Troubled man admits assault on woman and hammer attack

Troubled man admits assault on woman and hammer attack

11 May 2022

A NEWCASTLE man who admitted wounding and assault charges had a “traumatic background”, a  judge has said.

Gerard Macklin (46), of Bracken Avenue, was handed a 21-month suspended jail sentence at Downpatrick Crown Court last Friday.

Macklin admitted two counts of assaulting a woman and further charges of maliciously wounding a man, possession of offensive weapons — namely two hammers and a screwdriver — and possession of cannabis.

The court was told Macklin was originally from Belfast and had suffered a number of tragedies in his life.

His sister was murdered by loyalist terrorists and his brother was murdered by republican terrorists.

He was also the victim of a paramilitary shooting and was on constant medication for his injuries.

Judge Geoffrey Miller said it was ironic that Macklin had moved from west Belfast to Newcastle “in the hope of finding a quieter life”.

The court, sitting in Belfast, heard that Macklin threw a cup of tea over a woman and also grabbed her throat during two separate incidents in July last year.
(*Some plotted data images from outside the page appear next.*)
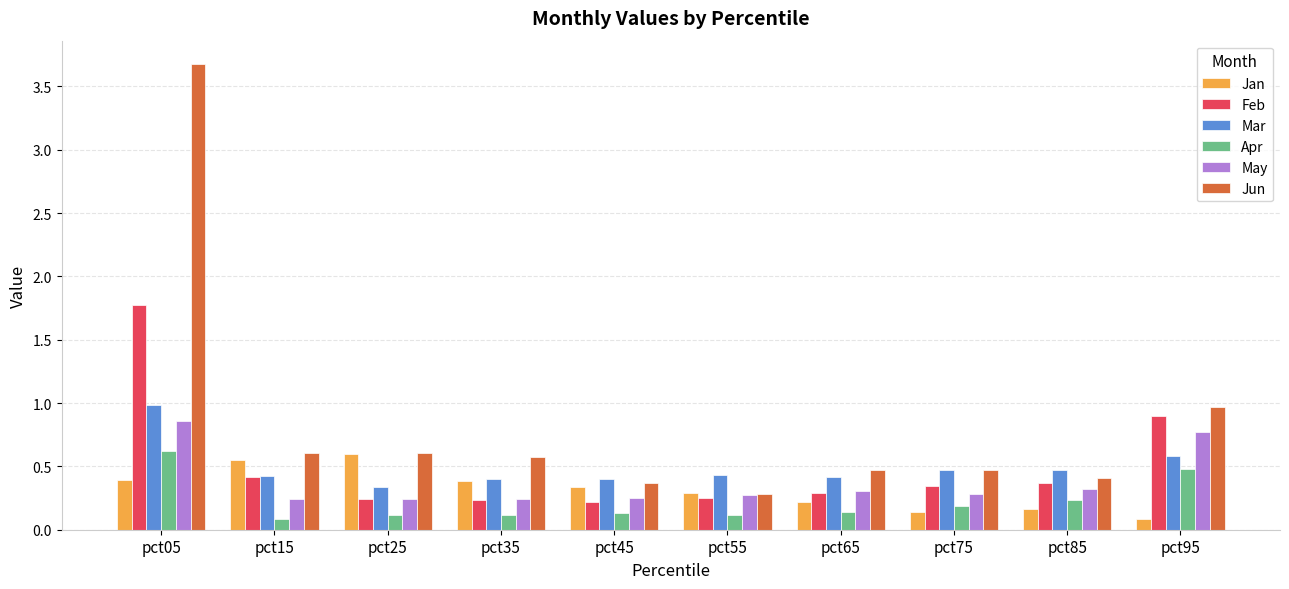

Which series has the largest total across all categories?

Jun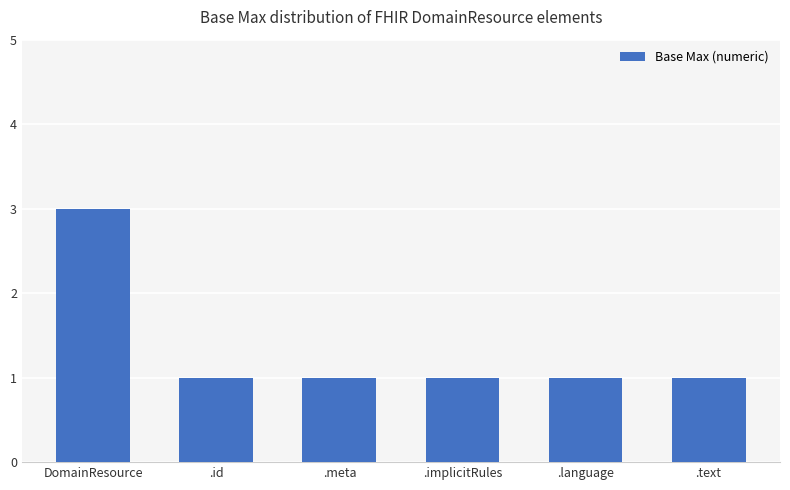

Which category has the highest value across all series?

DomainResource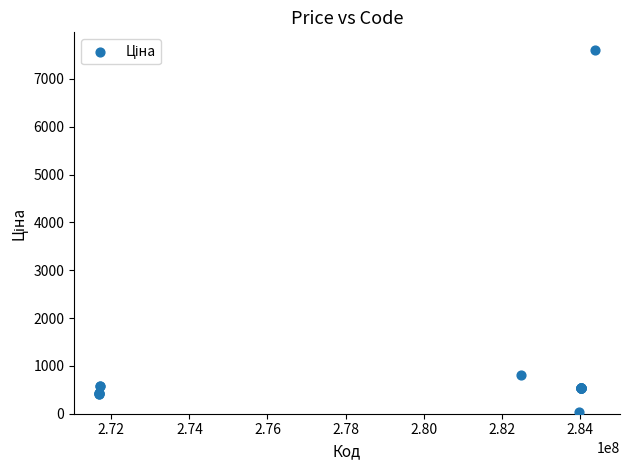

What Y value in the scatter plot is closest to 3814?

818.5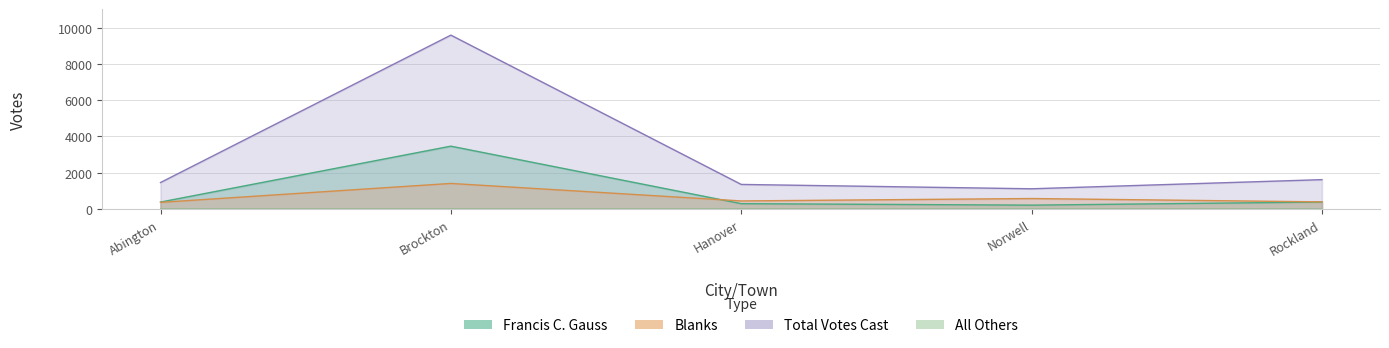

The Blanks series shows 393 at Rockland. True or false?

True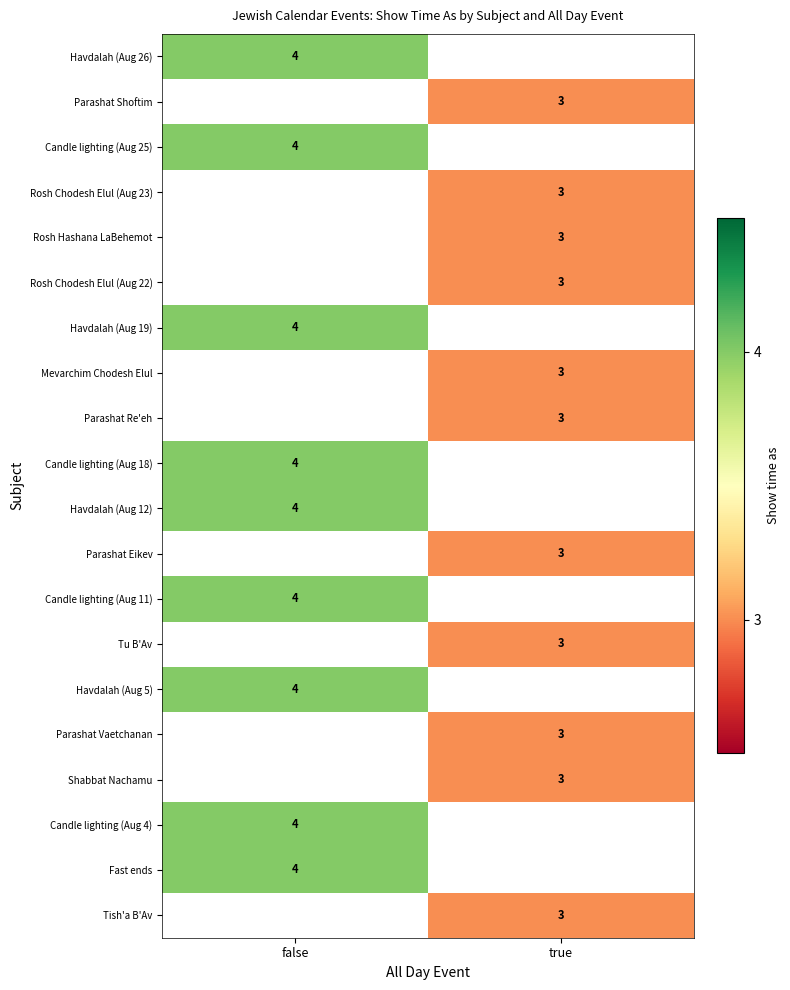

The Candle lighting (Aug 25) series shows 2 at false. True or false?

False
Outlining the events, Judge Miller said the woman told a male about what had happened and he then went to Macklin’s house.

The judge said Macklin feared the man was going to attack him with a baseball bat and armed himself with the hammers and screwdriver.
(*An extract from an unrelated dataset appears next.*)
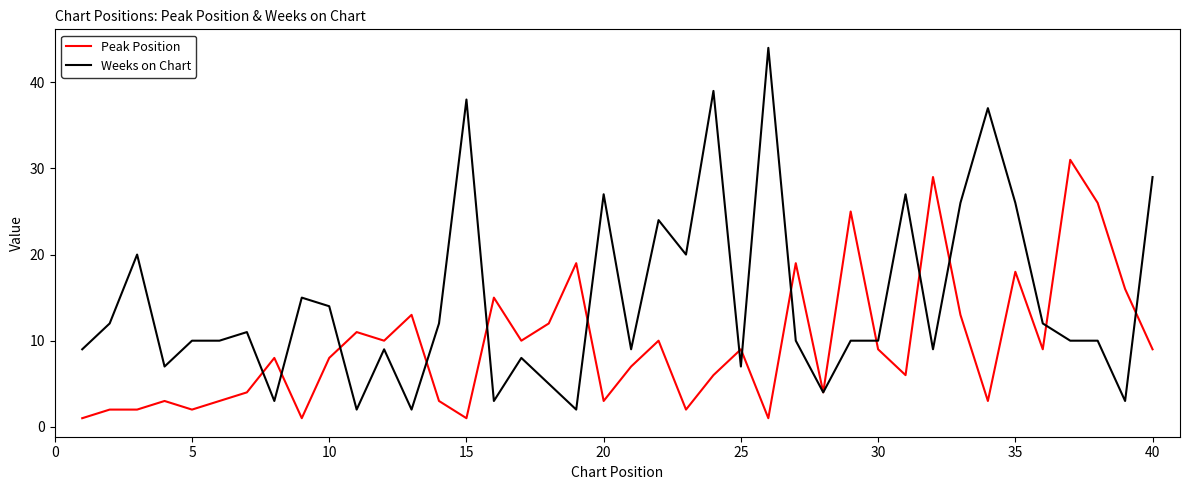

Which series has the largest total across all categories?

Weeks on Chart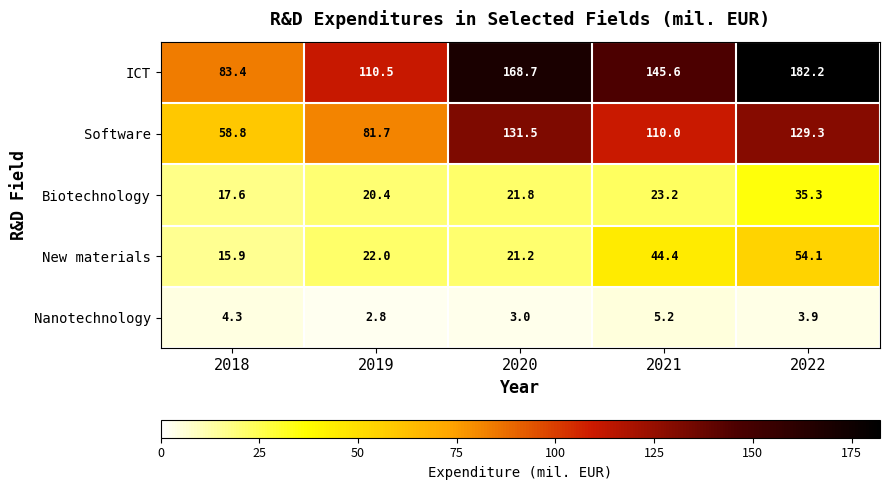

Is it true that Biotechnology equals 35.3 at 2022?

True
He said Macklin struck the man several times, causing cuts to his head and legs, although there was no evidence he used the hammers and screwdriver in the attack.

The judge said there were claims that the woman was heavily intoxicated, but Macklin accepted, through his guilty plea, that his behaviour was “utterly inappropriate”.
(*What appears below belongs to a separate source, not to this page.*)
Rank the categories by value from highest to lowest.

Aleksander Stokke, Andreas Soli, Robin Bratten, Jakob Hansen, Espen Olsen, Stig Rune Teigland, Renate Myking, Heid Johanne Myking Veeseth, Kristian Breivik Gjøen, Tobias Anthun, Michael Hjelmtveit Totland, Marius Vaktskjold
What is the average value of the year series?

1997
He said Macklin, a father-of-four, had a “long-term addiction to alcohol”, but was being helped overcome his addiction by his children.

Noting that Macklin had 46 previous convictions, Judge Miller said he was assessed as having a medium likelihood of reoffending.

He added that the custody threshold had been passed, but there were “extenuating circumstances” which justified suspending the prison sentence.”